Da Mosca è intervenuto via Telegram il vicepresidente del Consiglio di Sicurezza Dmitry Medvedev, che ha definito la bozza di trattato un “preludio alla terza guerra mondiale”, e per quanto Yermak avesse precisato che “non sostituisce l’adesione alla Nato”, l’ex presidente russo ha osservato che “è come applicare l’articolo 5 dell’Alleanza Atlantica”, il quale prevede l’intervento dei vari paesi membri in caso di aggressione. “Certo è – ha continuato Medvedev – che se questi imbecilli continueranno a rifornire di armi sempre più pericolose gli ucraini, prima o poi la campagna militare passerà a un altro livello”.

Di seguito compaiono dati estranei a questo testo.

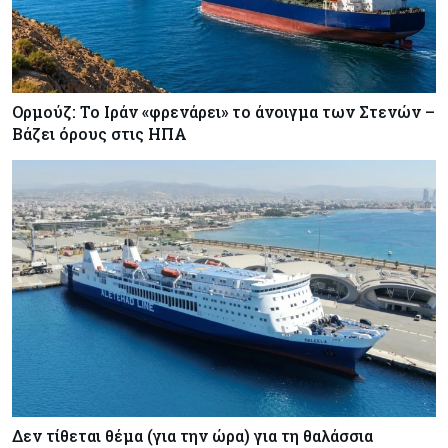
Ορμούζ: Το Ιράν «φρενάρει» το άνοιγμα των Στενών –
Βάζει όρους στις ΗΠΑ
Δεν τίθεται θέμα (για την ώρα) για τη θαλάσσια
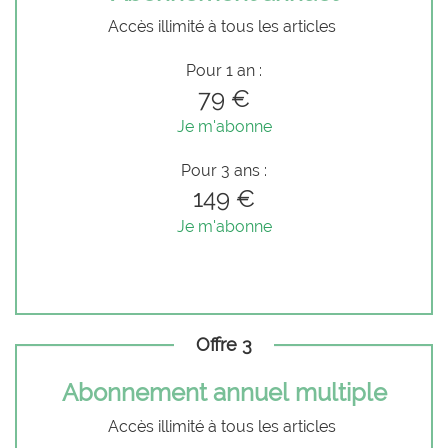
Accès illimité à tous les articles
Pour 1 an :
79 €
Je m'abonne
Pour 3 ans :
149 €
Je m'abonne
Offre 3
Abonnement annuel multiple
Accès illimité à tous les articles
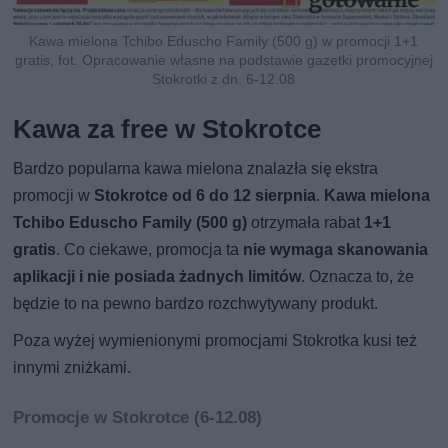
Kawa mielona Tchibo Eduscho Family (500 g) w promocji 1+1
gratis, fot. Opracowanie własne na podstawie gazetki promocyjnej
Stokrotki z dn. 6-12.08
Kawa za free w Stokrotce
Bardzo popularna kawa mielona znalazła się ekstra
promocji w
Stokrotce od 6 do 12 sierpnia
.
Kawa mielona
Tchibo Eduscho Family (500 g)
otrzymała rabat
1+1
gratis
. Co ciekawe, promocja ta
nie wymaga skanowania
aplikacji i nie posiada żadnych limitów
. Oznacza to, że
będzie to na pewno bardzo rozchwytywany produkt.
Poza wyżej wymienionymi promocjami Stokrotka kusi też
innymi zniżkami.
Promocje w Stokrotce (6-12.08)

Sul campo è probabile che i russi stiano preparando la resistenza nel Donbass, dove ci sono le due repubbliche, Lugansk e Donetsk, che la Russia riconosce come indipendenti, anche perché Vladimir Putin difficilmente potrebbe accettare l’idea della sconfitta e perdere il controllo di territori a maggioranza russofona. Che la situazione per i russi sia difficile è fuori di dubbio, e già i militari starebbero facendo rientrare le proprie famiglie dalla Crimea, ma il colpo di scena oggi è stato la richiesta di dimissioni di Putin arrivata da 18 deputati russi delle circoscrizioni di San Pietroburgo e di Mosca. Si tratta di poca cosa, se si pensa che alla Duma siedono 350 deputati, ma è il segnale della crescita del dissenso interno che ora le autorità russe non riescono più a censurare.
Una situazione imbarazzante per il Cremlino, tanto che il portavoce di Putin, Dmitri Peskov, è intervenuto quasi minacciando gli oppositori: “Fino a che le critiche sono nei limiti di legge fanno parte del pluralismo – ha affermato -, ma il confine è sottile, bisogna stare attenti”. Per Peskov “è normale che vi sia chi reagisce in modo emotivo, ma i russi sono con Putin”.
Intanto anche oggi vi è stato un “incidente”, dopo quello che ha portato alla morte del presidente di Lukoil Ravil Maganov il 1 settembre: a rimetterci la pelle è stato il 39enne Ivan Pechorin, direttore generale della Far East and Arctic Development Corporation, considerato vicino a Putin. Il corpo dell’uomo è stato rinvenuto sull’isola di Russky, nel Mar del Giappone, probabilmente caduto da uno yacht ubriaco.
La controffensiva ucraina (e l’appoggio sempre più forte dell’occidente) saranno al centro dell’incontro di Putin con il collega cinese Xi Jinping, previsto a Samarcanda per giovedì.